The Thirteenth Mississippi during the battle had held in check the enemy at Edwards Ferry; the companies of Capts. S. J. Randall, D. R. McIntosh and Wm. H. Worthington watching the Federals, while the remainder of the regiment was posted near Fort Evans. The bold front of his command prevented Stone from advancing upon the Confederate flank, which he might easily have done, and given the battle an entirely different conclusion. On the following morning, Colonel Barksdale sent Captain Eckford, with his own and Mc-Elroy's companies, against the enemy at Edwards Ferry, and presently the whole regiment joined in the action, [29] driving the Federals back to their field works at the river. The loss of the Thirteenth in this fight was four killed and two wounded.

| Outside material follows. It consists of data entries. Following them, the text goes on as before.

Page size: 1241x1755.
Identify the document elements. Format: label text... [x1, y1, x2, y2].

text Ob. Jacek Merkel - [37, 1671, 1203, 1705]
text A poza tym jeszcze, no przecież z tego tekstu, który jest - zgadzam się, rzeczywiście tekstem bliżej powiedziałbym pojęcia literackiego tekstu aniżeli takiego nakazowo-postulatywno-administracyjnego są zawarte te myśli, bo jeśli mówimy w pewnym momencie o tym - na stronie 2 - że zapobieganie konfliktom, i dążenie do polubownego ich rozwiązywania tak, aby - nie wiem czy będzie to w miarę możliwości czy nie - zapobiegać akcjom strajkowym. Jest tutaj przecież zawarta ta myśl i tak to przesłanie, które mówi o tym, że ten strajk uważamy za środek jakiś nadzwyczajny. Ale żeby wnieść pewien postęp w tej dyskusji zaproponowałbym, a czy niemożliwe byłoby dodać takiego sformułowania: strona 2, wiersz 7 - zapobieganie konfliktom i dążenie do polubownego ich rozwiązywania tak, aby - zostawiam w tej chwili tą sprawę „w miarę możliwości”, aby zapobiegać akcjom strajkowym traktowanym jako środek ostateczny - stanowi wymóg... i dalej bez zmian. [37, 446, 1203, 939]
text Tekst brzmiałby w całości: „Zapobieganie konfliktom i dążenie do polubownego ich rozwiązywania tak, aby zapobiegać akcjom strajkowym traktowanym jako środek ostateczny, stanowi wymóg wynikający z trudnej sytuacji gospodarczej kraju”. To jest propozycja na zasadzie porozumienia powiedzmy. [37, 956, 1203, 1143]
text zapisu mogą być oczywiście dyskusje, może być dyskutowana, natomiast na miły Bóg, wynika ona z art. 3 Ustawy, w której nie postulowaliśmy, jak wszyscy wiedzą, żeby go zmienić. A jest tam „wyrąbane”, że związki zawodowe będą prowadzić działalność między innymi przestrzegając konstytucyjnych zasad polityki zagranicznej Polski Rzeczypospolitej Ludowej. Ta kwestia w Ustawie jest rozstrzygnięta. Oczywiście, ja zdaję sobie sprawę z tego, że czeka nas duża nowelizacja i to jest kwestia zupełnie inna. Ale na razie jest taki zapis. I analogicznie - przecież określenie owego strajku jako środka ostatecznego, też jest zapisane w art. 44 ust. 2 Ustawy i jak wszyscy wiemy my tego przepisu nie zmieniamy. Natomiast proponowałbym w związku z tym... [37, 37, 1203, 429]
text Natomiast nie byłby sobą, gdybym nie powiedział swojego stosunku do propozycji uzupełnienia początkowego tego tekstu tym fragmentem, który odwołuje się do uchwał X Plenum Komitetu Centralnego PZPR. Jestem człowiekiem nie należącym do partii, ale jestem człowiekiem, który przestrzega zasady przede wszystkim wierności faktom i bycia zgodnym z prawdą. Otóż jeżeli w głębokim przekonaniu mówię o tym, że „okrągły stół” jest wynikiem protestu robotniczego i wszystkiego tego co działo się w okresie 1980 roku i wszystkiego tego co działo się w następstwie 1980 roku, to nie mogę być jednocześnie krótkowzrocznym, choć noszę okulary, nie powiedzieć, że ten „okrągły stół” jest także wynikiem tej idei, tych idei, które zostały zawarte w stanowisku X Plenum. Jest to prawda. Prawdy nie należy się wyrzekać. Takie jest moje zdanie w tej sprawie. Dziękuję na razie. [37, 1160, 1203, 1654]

In Colonel Jenifer's report of this battle he stated that the forces engaged at Ball's Bluff were as follows: detachment of Virginia cavalry, 70 men; Eighth Virginia infantry, 375; Eighteenth Mississippi, 500; Seventeenth Mississippi, 600; a company of the Thirteenth Mississippi, 60; total, 1605. Our loss in killed, 35; wounded, 115. The Federal strength, according to their own reports, was from 1,700 to 2,000 at Ball's Bluff, and their loss 49 killed, 158 wounded and 704 missing. Many were drowned in attempting to cross the river, and about 1,500 stand of arms and the artillery were left in the hands of the Confederates. Independent of the Federal force in action were three or four regiments of infantry and one or two squadrons of cavalry at Edwards Ferry, which were held in check by Colonel Barksdale.

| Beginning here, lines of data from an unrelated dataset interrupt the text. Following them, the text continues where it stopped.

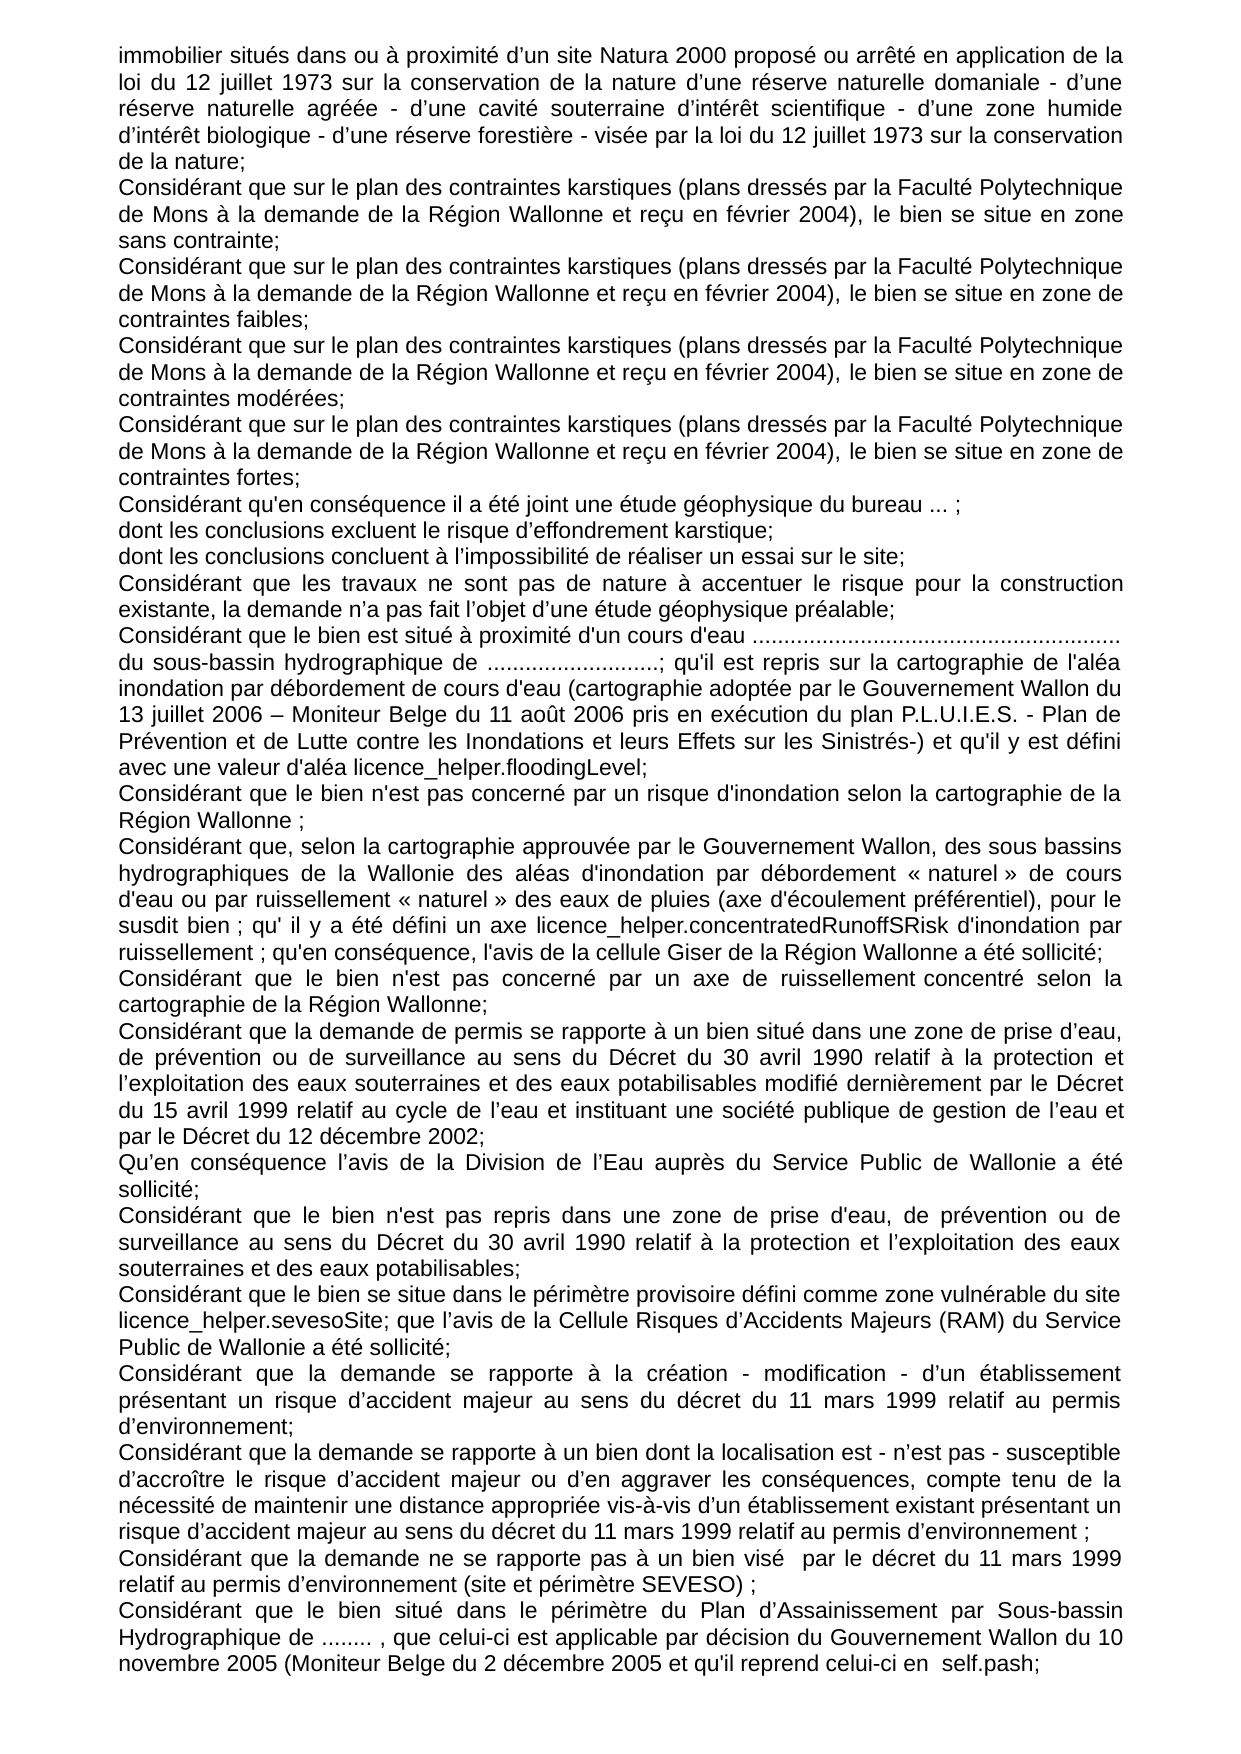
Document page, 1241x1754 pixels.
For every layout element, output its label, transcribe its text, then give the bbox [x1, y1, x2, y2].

text Considérant que la demande de permis se rapporte à un bien situé dans une zone de prise d’eau, de prévention ou de surveillance au sens du Décret du 30 avril 1990 relatif à la protection et l’exploitation des eaux souterraines et des eaux potabilisables modifié dernièrement par le Décret du 15 avril 1999 relatif au cycle de l’eau et instituant une société publique de gestion de l’eau et par le Décret du 12 décembre 2002; [118, 1018, 1124, 1149]
text Considérant que le bien n'est pas repris dans une zone de prise d'eau, de prévention ou de surveillance au sens du Décret du 30 avril 1990 relatif à la protection et l’exploitation des eaux souterraines et des eaux potabilisables; [118, 1202, 1122, 1281]
text Considérant que le bien n'est pas concerné par un risque d'inondation selon la cartographie de la Région Wallonne ; [118, 780, 1122, 833]
text immobilier situés dans ou à proximité d’un site Natura 2000 proposé ou arrêté en application de la loi du 12 juillet 1973 sur la conservation de la nature d’une réserve naturelle domaniale - d’une réserve naturelle agréée - d’une cavité souterraine d’intérêt scientifique - d’une zone humide d’intérêt biologique - d’une réserve forestière - visée par la loi du 12 juillet 1973 sur la conservation de la nature; [118, 42, 1124, 174]
text dont les conclusions excluent le risque d’effondrement karstique; [118, 517, 1124, 543]
text Considérant que, selon la cartographie approuvée par le Gouvernement Wallon, des sous bassins hydrographiques de la Wallonie des aléas d'inondation par débordement « naturel » de cours d'eau ou par ruissellement « naturel » des eaux de pluies (axe d'écoulement préférentiel), pour le susdit bien ; qu' il y a été défini un axe licence_helper.concentratedRunoffSRisk d'inondation par ruissellement ; qu'en conséquence, l'avis de la cellule Giser de la Région Wallonne a été sollicité; [118, 833, 1122, 965]
text Considérant que les travaux ne sont pas de nature à accentuer le risque pour la construction existante, la demande n’a pas fait l’objet d’une étude géophysique préalable; [118, 569, 1124, 622]
text Considérant que la demande ne se rapporte pas à un bien visé par le décret du 11 mars 1999 relatif au permis d’environnement (site et périmètre SEVESO) ; [118, 1545, 1122, 1597]
text Considérant que sur le plan des contraintes karstiques (plans dressés par la Faculté Polytechnique de Mons à la demande de la Région Wallonne et reçu en février 2004), le bien se situe en zone de contraintes faibles; [118, 253, 1124, 332]
text Considérant que le bien est situé à proximité d'un cours d'eau .......................................................... du sous-bassin hydrographique de ...........................; qu'il est repris sur la cartographie de l'aléa inondation par débordement de cours d'eau (cartographie adoptée par le Gouvernement Wallon du 13 juillet 2006 – Moniteur Belge du 11 août 2006 pris en exécution du plan P.L.U.I.E.S. - Plan de Prévention et de Lutte contre les Inondations et leurs Effets sur les Sinistrés-) et qu'il y est défini avec une valeur d'aléa licence_helper.floodingLevel; [118, 622, 1122, 780]
text Qu’en conséquence l’avis de la Division de l’Eau auprès du Service Public de Wallonie a été sollicité; [118, 1149, 1124, 1202]
text Considérant que le bien se situe dans le périmètre provisoire défini comme zone vulnérable du site licence_helper.sevesoSite; que l’avis de la Cellule Risques d’Accidents Majeurs (RAM) du Service Public de Wallonie a été sollicité; [118, 1281, 1122, 1360]
text Considérant que sur le plan des contraintes karstiques (plans dressés par la Faculté Polytechnique de Mons à la demande de la Région Wallonne et reçu en février 2004), le bien se situe en zone sans contrainte; [118, 174, 1124, 253]
text Considérant que le bien situé dans le périmètre du Plan d’Assainissement par Sous-bassin Hydrographique de ........ , que celui-ci est applicable par décision du Gouvernement Wallon du 10 novembre 2005 (Moniteur Belge du 2 décembre 2005 et qu'il reprend celui-ci en self.pash; [118, 1597, 1124, 1676]
text Considérant qu'en conséquence il a été joint une étude géophysique du bureau ... ; [118, 491, 1124, 517]
text Considérant que sur le plan des contraintes karstiques (plans dressés par la Faculté Polytechnique de Mons à la demande de la Région Wallonne et reçu en février 2004), le bien se situe en zone de contraintes modérées; [118, 332, 1124, 411]
text Considérant que sur le plan des contraintes karstiques (plans dressés par la Faculté Polytechnique de Mons à la demande de la Région Wallonne et reçu en février 2004), le bien se situe en zone de contraintes fortes; [118, 411, 1124, 491]
text Considérant que la demande se rapporte à la création - modification - d’un établissement présentant un risque d’accident majeur au sens du décret du 11 mars 1999 relatif au permis d’environnement; [118, 1360, 1122, 1439]
text dont les conclusions concluent à l’impossibilité de réaliser un essai sur le site; [118, 543, 1124, 569]
text Considérant que la demande se rapporte à un bien dont la localisation est - n’est pas - susceptible d’accroître le risque d’accident majeur ou d’en aggraver les conséquences, compte tenu de la nécessité de maintenir une distance appropriée vis-à-vis d’un établissement existant présentant un risque d’accident majeur au sens du décret du 11 mars 1999 relatif au permis d’environnement ; [118, 1439, 1122, 1545]
text Considérant que le bien n'est pas concerné par un axe de ruissellement concentré selon la cartographie de la Région Wallonne; [118, 965, 1122, 1018]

The battle was not a great one, but it was one of the most famous of the war on account of the deep feeling it produced in the North. The death of Colonel Baker, and the terrible scene of defeat at the bluff, aroused a storm of censure, which was turned against General Stone and caused his arrest and imprisonment for six months in close confinement at Fort Hamilton, one of the most remarkable examples of a survival of the oriental treatment of defeated generals in the history of North America. To Mississippians the battle has a peculiar interest on account of the great share of the honors which fell to the gallant sons of the State who participated.

On December 8, 1861, the Mississippi regiments in the Potomac district were ordered to be organized in brigades as follows: Second, Col. W. C. Falkner; Eleventh, Col. W. H. Moore; Thirteenth, Col. William Barksdale; Seventeenth, Col. W. S. Featherston; Eighteenth, Col. T. M. Griffin—to form the First brigade, General Whiting, of the First division, which was under the command of [30] Major-General Van Dorn. The Twelfth, Col. Henry Hughes; Sixteenth, Col. Carnot Posey; Nineteenth, Col. H. C. Mott; and the Twenty-first, Col. Benjamin G. Humphreys, were to compose the Fifth brigade of the same division, under Richard Griffith, promoted to brigadier-general.

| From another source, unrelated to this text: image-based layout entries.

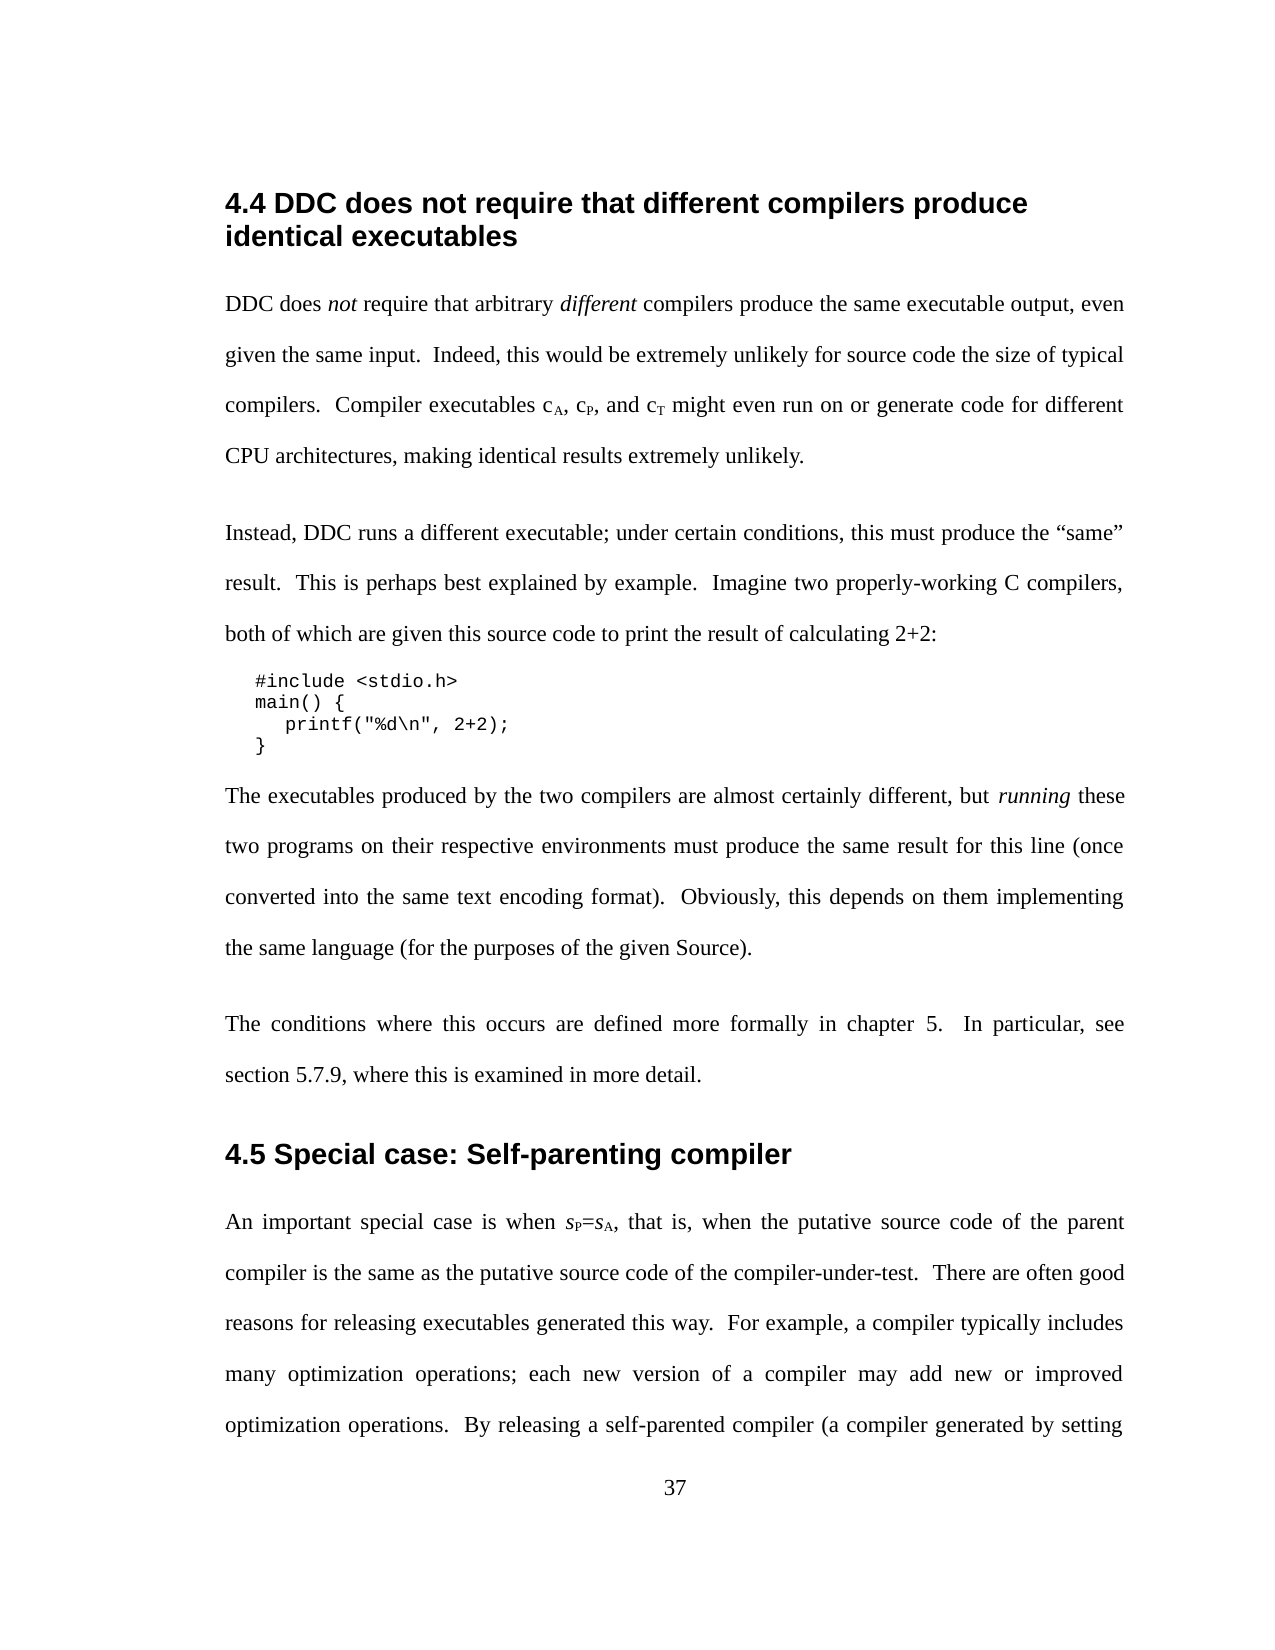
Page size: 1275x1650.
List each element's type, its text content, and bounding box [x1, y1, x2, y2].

text #include <stdio.h> main() { printf("%d\n", 2+2); } [225, 672, 1125, 757]
text Instead, DDC runs a different executable; under certain conditions, this must produce the “same” result. This is perhaps best explained by example. Imagine two properly-working C compilers, both of which are given this source code to print the result of calculating 2+2: [225, 519, 1125, 647]
text The executables produced by the two compilers are almost certainly different, but running these two programs on their respective environments must produce the same result for this line (once converted into the same text encoding format). Obviously, this depends on them implementing the same language (for the purposes of the given Source). [225, 783, 1125, 961]
text DDC does not require that arbitrary different compilers produce the same executable output, even given the same input. Indeed, this would be extremely unlikely for source code the size of typical compilers. Compiler executables cA, cP, and cT might even run on or generate code for different CPU architectures, making identical results extremely unlikely. [225, 291, 1125, 469]
subtitle Special case: Self-parenting compiler [225, 1138, 1125, 1171]
subtitle DDC does not require that different compilers produce identical executables [225, 187, 1125, 253]
text An important special case is when sP=sA, that is, when the putative source code of the parent compiler is the same as the putative source code of the compiler-under-test. There are often good reasons for releasing executables generated this way. For example, a compiler typically includes many optimization operations; each new version of a compiler may add new or improved optimization operations. By releasing a self-parented compiler (a compiler generated by setting [225, 1209, 1125, 1437]
text The conditions where this occurs are defined more formally in chapter 5. In particular, see section 5.7.9, where this is examined in more detail. [225, 1011, 1125, 1088]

The last brigade was actually formed with the substitution of the Thirteenth for the Twelfth, and at the beginning of 1862 was stationed under D. H. Hill at Leesburg; but the other brigade was for some reason not formed, and the regiments remained separated—the Twelfth in Rodes' brigade, the Nineteenth in Wilcox's, the Sixteenth in Trimble's, the Eleventh in Whiting's. The Second was transferred from the latter brigade to General Rains' division, at Yorktown.

Gresham's Mississippi battery meanwhile was attached to Ransom's brigade in North Carolina. The Jeff Davis Legion, composed of three Mississippi cavalry companies, two Alabama and one Georgia, was assigned to Stuart's cavalry brigade. The Twentieth Mississippi, Col. D. R. Russell, had been attached to the command of General Floyd, in western Virginia, and shared the frightful sufferings of the forces under Gen. R. E. Lee at Sewell Mountain during the autumn, but on account of the retreat of Rosecrans from their front did not engage in battle.